(Dataset entries)
----------------------------------------

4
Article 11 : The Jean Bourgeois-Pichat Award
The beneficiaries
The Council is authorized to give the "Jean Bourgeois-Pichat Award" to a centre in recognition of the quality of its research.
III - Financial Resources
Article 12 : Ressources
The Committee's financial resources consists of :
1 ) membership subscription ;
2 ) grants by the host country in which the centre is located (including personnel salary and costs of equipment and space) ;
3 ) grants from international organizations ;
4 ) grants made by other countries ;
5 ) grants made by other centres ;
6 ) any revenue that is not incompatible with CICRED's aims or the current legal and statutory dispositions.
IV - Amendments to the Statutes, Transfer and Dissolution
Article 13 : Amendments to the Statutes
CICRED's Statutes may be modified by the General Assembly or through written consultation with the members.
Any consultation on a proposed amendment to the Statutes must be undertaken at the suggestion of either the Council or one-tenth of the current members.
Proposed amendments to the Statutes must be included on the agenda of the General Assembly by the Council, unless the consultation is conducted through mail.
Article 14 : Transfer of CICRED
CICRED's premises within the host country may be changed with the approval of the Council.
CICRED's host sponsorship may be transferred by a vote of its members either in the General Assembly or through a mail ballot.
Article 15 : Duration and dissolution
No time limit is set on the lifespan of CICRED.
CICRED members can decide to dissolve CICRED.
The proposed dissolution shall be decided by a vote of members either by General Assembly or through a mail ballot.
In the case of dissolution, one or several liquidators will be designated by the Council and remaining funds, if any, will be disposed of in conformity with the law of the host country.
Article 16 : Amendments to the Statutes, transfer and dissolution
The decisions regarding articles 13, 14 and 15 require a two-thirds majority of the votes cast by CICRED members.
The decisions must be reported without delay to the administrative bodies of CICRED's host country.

----------------------------------------

**Task to carry out:**
Among the lines of the data, which ones contain the word "made"? Show them.

**Exercise response:**
4 ) grants made by other countries ;
5 ) grants made by other centres ;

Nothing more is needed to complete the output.